Tuz kokmak üzere!
Avrupa’nın gelişmiş ülkelerinden herhangi birine gitmişliğim yok henüz. Ama oralarla ilgili olarak merak ettiğim bir çok şeyi değerli ağabeylerimden dinlemişliğim var. Demokrasi, ekonomi ve insana verilen değer açısından dinlediklerimin tamamında öne çıkan en önemli farkları ise asla israfta bulunmamaları oldu hep.
Demokrasiden israf etmiyorlar!..
Ekonomiden israf etmiyorlar!..
Sağlık ve eğitim başta olmak üzere her türlü insani temel hak ve hürriyetler kapsamı ile insana verilen değer ele alındığında ülkemizdeki demokrasiden yapılan israfın ne derecede olduğunu görmek mümkün.
Barınma ve beslenmeyi bir tarafa bırakalım da kamu hizmeti sunan binalara duyulan ihtiyaçların giderilmesi kapsamı ile ülkemizdeki mevcut durumu ele aldığımızda ise ekonomiden yapılan israfları görmek mümkün.
Mensubu olduğumuz yüce dinimizin israfı haram kıldığını düşündüğümde ise milli şairimiz Mehmet Akif Ersoy’un Avrupa ile ilgili olarak söylediklerini hatırlıyorum.
Şöyle demişti Akif; “Bir işleri var dinimiz kadar sağlam.”

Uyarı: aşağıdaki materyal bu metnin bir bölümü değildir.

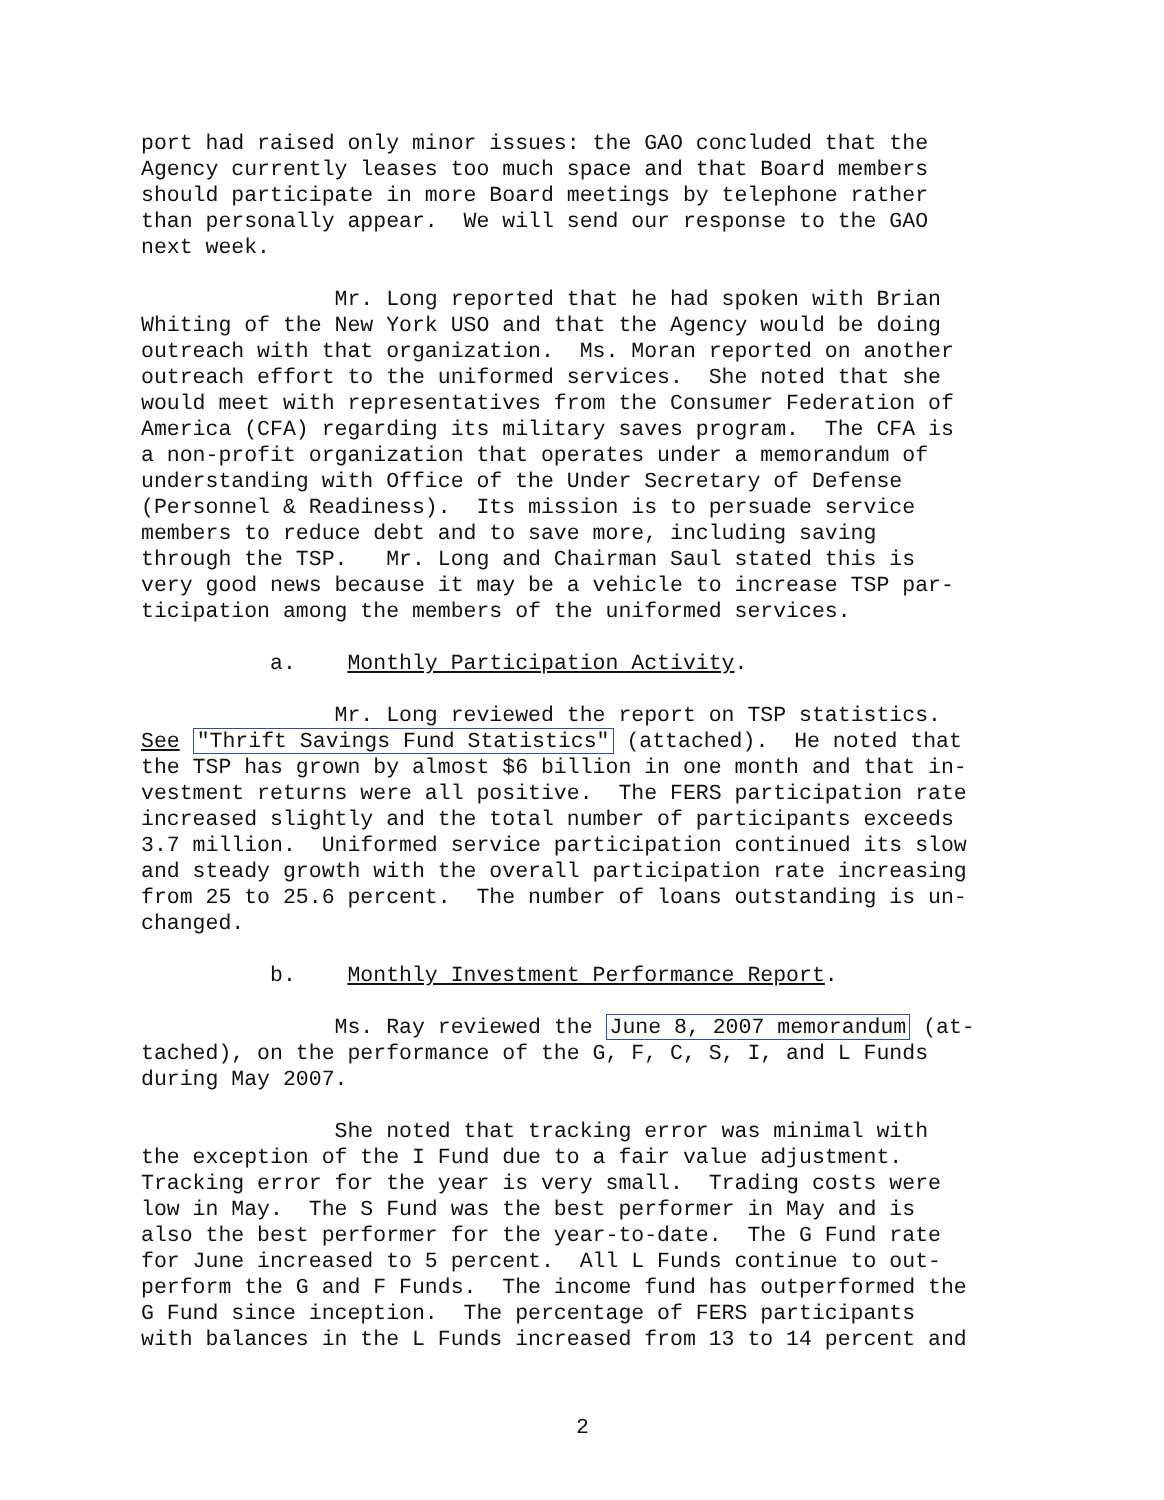port had raised only minor issues: the GAO concluded that the Agency currently leases too much space and that Board members should participate in more Board meetings by telephone rather than personally appear. We will send our response to the GAO next week.
Mr. Long reported that he had spoken with Brian Whiting of the New York USO and that the Agency would be doing outreach with that organization. Ms. Moran reported on another outreach effort to the uniformed services. She noted that she would meet with representatives from the Consumer Federation of America (CFA) regarding its military saves program. The CFA is a non-profit organization that operates under a memorandum of understanding with Office of the Under Secretary of Defense (Personnel & Readiness). Its mission is to persuade service members to reduce debt and to save more, including saving through the TSP. Mr. Long and Chairman Saul stated this is very good news because it may be a vehicle to increase TSP par- ticipation among the members of the uniformed services.
a. Monthly Participation Activity.
Mr. Long reviewed the report on TSP statistics. See "Thrift Savings Fund Statistics" (attached). He noted that the TSP has grown by almost $6 billion in one month and that in- vestment returns were all positive. The FERS participation rate increased slightly and the total number of participants exceeds 3.7 million. Uniformed service participation continued its slow and steady growth with the overall participation rate increasing from 25 to 25.6 percent. The number of loans outstanding is un- changed.
b. Monthly Investment Performance Report.
Ms. Ray reviewed the June 8, 2007 memorandum (at- tached), on the performance of the G, F, C, S, I, and L Funds during May 2007.
She noted that tracking error was minimal with the exception of the I Fund due to a fair value adjustment. Tracking error for the year is very small. Trading costs were low in May. The S Fund was the best performer in May and is also the best performer for the year-to-date. The G Fund rate for June increased to 5 percent. All L Funds continue to out- perform the G and F Funds. The income fund has outperformed the G Fund since inception. The percentage of FERS participants with balances in the L Funds increased from 13 to 14 percent and
2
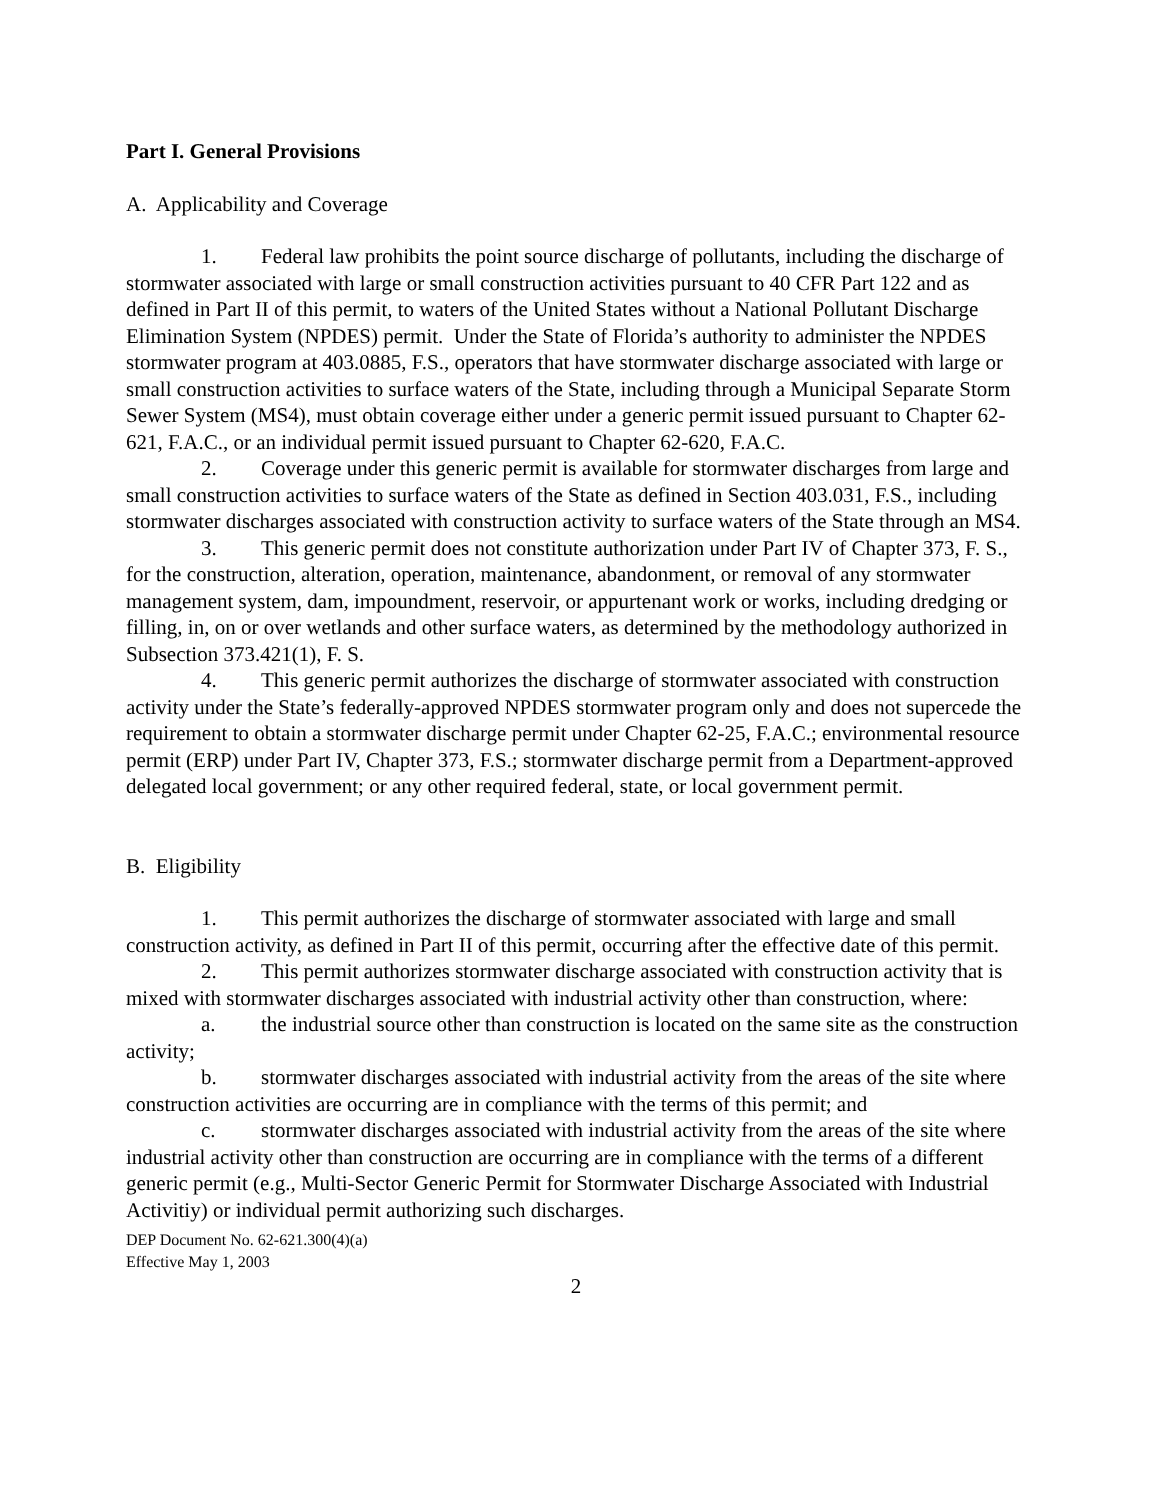Part I. General Provisions
A. Applicability and Coverage
1. Federal law prohibits the point source discharge of pollutants, including the discharge of stormwater associated with large or small construction activities pursuant to 40 CFR Part 122 and as defined in Part II of this permit, to waters of the United States without a National Pollutant Discharge Elimination System (NPDES) permit. Under the State of Florida’s authority to administer the NPDES stormwater program at 403.0885, F.S., operators that have stormwater discharge associated with large or small construction activities to surface waters of the State, including through a Municipal Separate Storm Sewer System (MS4), must obtain coverage either under a generic permit issued pursuant to Chapter 62-621, F.A.C., or an individual permit issued pursuant to Chapter 62-620, F.A.C.
2. Coverage under this generic permit is available for stormwater discharges from large and small construction activities to surface waters of the State as defined in Section 403.031, F.S., including stormwater discharges associated with construction activity to surface waters of the State through an MS4.
3. This generic permit does not constitute authorization under Part IV of Chapter 373, F. S., for the construction, alteration, operation, maintenance, abandonment, or removal of any stormwater management system, dam, impoundment, reservoir, or appurtenant work or works, including dredging or filling, in, on or over wetlands and other surface waters, as determined by the methodology authorized in Subsection 373.421(1), F. S.
4. This generic permit authorizes the discharge of stormwater associated with construction activity under the State’s federally-approved NPDES stormwater program only and does not supercede the requirement to obtain a stormwater discharge permit under Chapter 62-25, F.A.C.; environmental resource permit (ERP) under Part IV, Chapter 373, F.S.; stormwater discharge permit from a Department-approved delegated local government; or any other required federal, state, or local government permit.
B. Eligibility
1. This permit authorizes the discharge of stormwater associated with large and small construction activity, as defined in Part II of this permit, occurring after the effective date of this permit.
2. This permit authorizes stormwater discharge associated with construction activity that is mixed with stormwater discharges associated with industrial activity other than construction, where:
a. the industrial source other than construction is located on the same site as the construction activity;
b. stormwater discharges associated with industrial activity from the areas of the site where construction activities are occurring are in compliance with the terms of this permit; and
c. stormwater discharges associated with industrial activity from the areas of the site where industrial activity other than construction are occurring are in compliance with the terms of a different generic permit (e.g., Multi-Sector Generic Permit for Stormwater Discharge Associated with Industrial Activitiy) or individual permit authorizing such discharges.
DEP Document No. 62-621.300(4)(a)
Effective May 1, 2003
2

Değerli okurlarım, ülkemizde yapılan israfların tamamını yazmak için binlerce sayfaya ihtiyaç duyulur ancak beni bu satırları yazmak zorunda bırakan asıl konuya gelmek istiyorum şimdi. Milletçe bir çok alanda müsrifiz belki ama milletin müsrifliğini çeşitli eğitim proğramlarıyla gidermek mümkündür. Ancak müsriflik devlet tarafından söz konusu olduğunda ise ortaya çıkan sonuç tam anlamıyla bir facia oluyor. Tıpkı yaşadığım ilçedeki kamu binalarının hoyratça israf edildiği gibi.
Kızıltepe şehir stadyumunda yığınla para harcanarak inşa edilen ve madde bağımlısı çocukların rehabilitesi için kullanılması planlanan bina, tam iki yıl hiç kullanılmadı.
Çatom binası olarak kullanılırken boşaltılan bina uzun bir süre boyunca madde bağımlısı çocukların mekanı haline geldi.
Şimdi de iki yıldan beri terk edilmiş olan, 70 yataklı eski devlet hastanesi, uyuşturucu kullanıcılarının, madde bağımlılarının mekanı olmuş durumda.
Kaymakamlık lojmanına 10 metre mesafede bulunan devasa bina, iki yıldan beri hoyratça israf edilmiş durumdadır. Bu israfın sorumluluğu elbette ki devlettedir. Devlet, burnunun dibindeki devasa binanın düştüğü halleri görmeyecek kadar kör olmamalıdır. Meslek yüksek okulu için bina aranırken, ilçede yığınla okula ihtiyaç duyulurken böylesine bir binanın atıl duruma düşmesine seyirci kalmanın vebali sorumlu olup da sorumsuz davranan devlet temsilcilerinin üzerindedir.
Mardin genelinde ve bu yıl itibarı ile polisimizin ele geçirdiği uyuşturucu miktarındaki rekor artışlar, kullanıcıların sayısında kırılan rekorlardır aslında. Ve maalesef ki bu rekorların kırılmasına bir anlamda vesile olan bu binalar, devlet eliyle yapılan israfların somut bir göstergesi olarak orta yerde durmaktadır.
Bu binaların tamamının inşa edildikleri amaca uygun olarak kullanılmasıyla ilgili duyarlılığımdan dolayıdır ki mevcut durum kanıma dokunuyor! Vatandaş kendi parasını israf eder etmez bu ayrı konu ama vatandaşın vergileriyle inşa edilen devasa binaların israf edilip, üstelik de toplumun ruh sağlığını bozacak eylemlere göz göre göre mekan edilmesini kabul edemiyorum.
Yazık!
Kokmuş ete katılması gereken tuz da kokmak üzere!
Tuzun kokmasına engel olmak, duyarlılığını beklediğim STK’ların yetkilileri harekete geçirmesiyle mümkün olacaktır.